TO DO » Collect each line in the entries below that contains the word "західних".

RECORDS SUPPLIED »

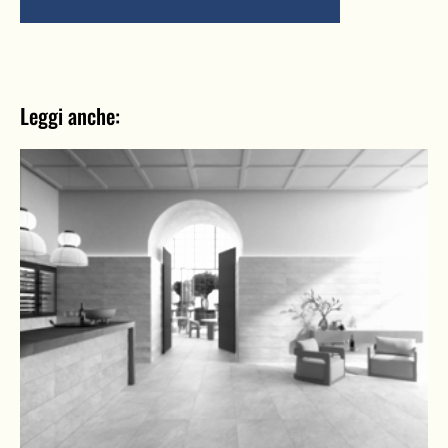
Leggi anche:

==

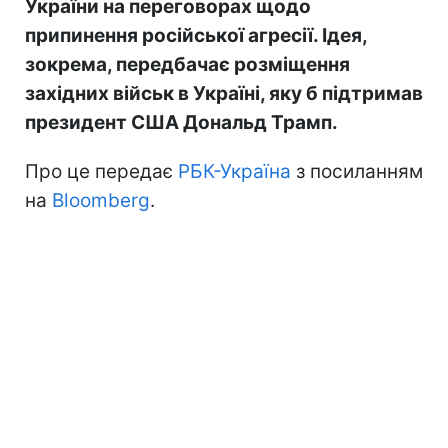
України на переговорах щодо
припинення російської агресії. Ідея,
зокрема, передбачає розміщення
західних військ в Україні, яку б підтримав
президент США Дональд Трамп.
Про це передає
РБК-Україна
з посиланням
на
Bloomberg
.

OUTPUT OF THE EXERCISE »
західних військ в Україні, яку б підтримав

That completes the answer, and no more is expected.